▸ **Document extract**
Chemistry and Materials Science - Food Chemistry

1. Introduction

The earliest evidence of cocoa drink consumption dates back to the Early Formative Period (1900–900 BC) in Mesoamerica. The Mokayan people on the Pacific coast of Chiapas, Mexico, were consuming cacao drinks by 1900 BC. However, the earliest written references to cocoa drinks come from the Mayan civilization, who called it "xocolātl" (meaning "bitter water"). Their drink was made from ground cacao beans, water, chili peppers, and various spices. It was often served cold and was a significant part of their culture and rituals. The Aztecs later adopted and adapted this drink, adding their own twists, including honey to sweeten it. It was not until the 16th century that cocoa drinks were introduced to Europe by the Spanish conquistadors, where they gradually gained popularity among the upper classes as a social, stimulating drink. Linnaeus gave it the scientific name Theobroma cacao which in Latin means “Cocoa God’s food” thus highlighting the special place of this beverage in humans’ rituals and culture [1]. To this day it is one of the most traded commodities in the drinks industry, together with tea and coffee [2,3].

The development of cocoa beverages still faces challenges due to the peculiarities of its composition, dominated by lipids and polyphenols. The main issues during production are sedimentation and layer formation, but marbling and curdling might also occur [4]. The content on stimulant alkaloids“ and cardiovascular protecting/antioxidant/antidiabetic polyphenols [5,6] as well as the sustainability of the production of cocoa beverages [7] have added pressure to these challenges as the consumers’ base grow more conscious of the health value and environmental footprint of their choices [8].

There are many steps and factors in the cocoa beverage production process -mainly the fermentation and roasting- that can affect the content in “bioactive” polyphenols. To compensate for this loss, there is an increased interest in replacing them by adding polyphenols from other herbal sources. It is an important requirement to expand academic studies to enrich products with bioactive components during mixing and production without affecting the quality parameters such as the aroma and colour of cocoa-based beverages [4,9].

The chocolate industry has changed to a much higher demand for certified cocoa (Rainforest Alliance, UTZ, FairTrade) [10]. Companies like Mars have stated that by 2020, all their cocoa will be certified sustainable [11]. By this time, demand for cocoa is predicted to surpass the available supply by more than one million tons [7]. There is, therefore, a need for new sustainable and fair-trade sources of cocoa.

Ecuador is a region where cocoa is farmed by different communities such as Afro-Ecuadorian, Mestizo and Indigenous. All of them face the dilemma of the sustainability performance between fine flavour cultivars (collectively known as "Complejo Nacional" cultivars) versus the most productive but less flavoured cultivars such as CCN-51 [12]. In 2011, The Iamoe Center started an experiment growing a native Amazonian cultivar of cocoa, commonly named “Nacional 801” or “Fino Pichilingue” and classified by the International Cocoa Germplasm Database as “EET-801” or “EETP-801” [13]. Aspects of its morphology are shown in Figure 1.

It was therefore of our interest to examine the composition of this Amazonian Cocoa in comparison with the more productive but less sustainable cultivar CCN51.

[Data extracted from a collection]
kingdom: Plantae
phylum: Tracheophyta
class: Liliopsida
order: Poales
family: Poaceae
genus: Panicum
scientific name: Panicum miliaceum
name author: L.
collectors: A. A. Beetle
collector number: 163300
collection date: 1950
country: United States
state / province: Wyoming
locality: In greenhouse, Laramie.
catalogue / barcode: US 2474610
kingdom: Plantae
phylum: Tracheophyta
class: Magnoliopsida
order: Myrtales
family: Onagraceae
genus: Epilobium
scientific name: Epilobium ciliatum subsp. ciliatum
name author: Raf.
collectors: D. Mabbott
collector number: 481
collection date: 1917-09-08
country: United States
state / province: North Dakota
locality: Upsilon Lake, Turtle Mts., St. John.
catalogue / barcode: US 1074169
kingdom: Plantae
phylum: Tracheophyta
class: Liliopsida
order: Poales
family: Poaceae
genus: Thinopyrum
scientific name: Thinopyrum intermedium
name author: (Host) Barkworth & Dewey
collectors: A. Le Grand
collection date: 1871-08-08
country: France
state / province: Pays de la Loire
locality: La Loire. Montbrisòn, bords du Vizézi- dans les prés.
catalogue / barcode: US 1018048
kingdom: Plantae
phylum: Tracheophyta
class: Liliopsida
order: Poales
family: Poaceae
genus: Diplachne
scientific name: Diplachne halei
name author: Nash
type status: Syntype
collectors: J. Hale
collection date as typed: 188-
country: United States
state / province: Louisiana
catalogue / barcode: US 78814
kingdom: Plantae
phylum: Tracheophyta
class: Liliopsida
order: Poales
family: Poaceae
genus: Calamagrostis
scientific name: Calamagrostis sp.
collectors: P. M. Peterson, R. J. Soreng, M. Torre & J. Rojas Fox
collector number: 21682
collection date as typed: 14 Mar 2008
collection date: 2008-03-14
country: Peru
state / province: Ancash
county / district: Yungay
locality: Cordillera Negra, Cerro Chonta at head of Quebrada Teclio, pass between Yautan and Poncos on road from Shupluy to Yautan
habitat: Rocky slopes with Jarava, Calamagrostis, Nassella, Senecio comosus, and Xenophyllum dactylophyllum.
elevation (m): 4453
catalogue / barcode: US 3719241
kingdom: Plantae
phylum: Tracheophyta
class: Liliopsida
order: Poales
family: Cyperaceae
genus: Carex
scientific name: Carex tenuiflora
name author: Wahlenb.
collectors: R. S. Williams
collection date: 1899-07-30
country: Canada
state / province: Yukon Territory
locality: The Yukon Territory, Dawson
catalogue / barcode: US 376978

▸ **Task prompt**
Rewrite the cocoa introduction from "The chocolate industry" to "sources of cocoa.", replacing "chocolate industry" with "confectionery sector".

▸ **Response area**
The confectionery sector has changed to a much higher demand for certified cocoa (Rainforest Alliance, UTZ, FairTrade) [10]. Companies like Mars have stated that by 2020, all their cocoa will be certified sustainable [11]. By this time, demand for cocoa is predicted to surpass the available supply by more than one million tons [7]. There is, therefore, a need for new sustainable and fair-trade sources of cocoa.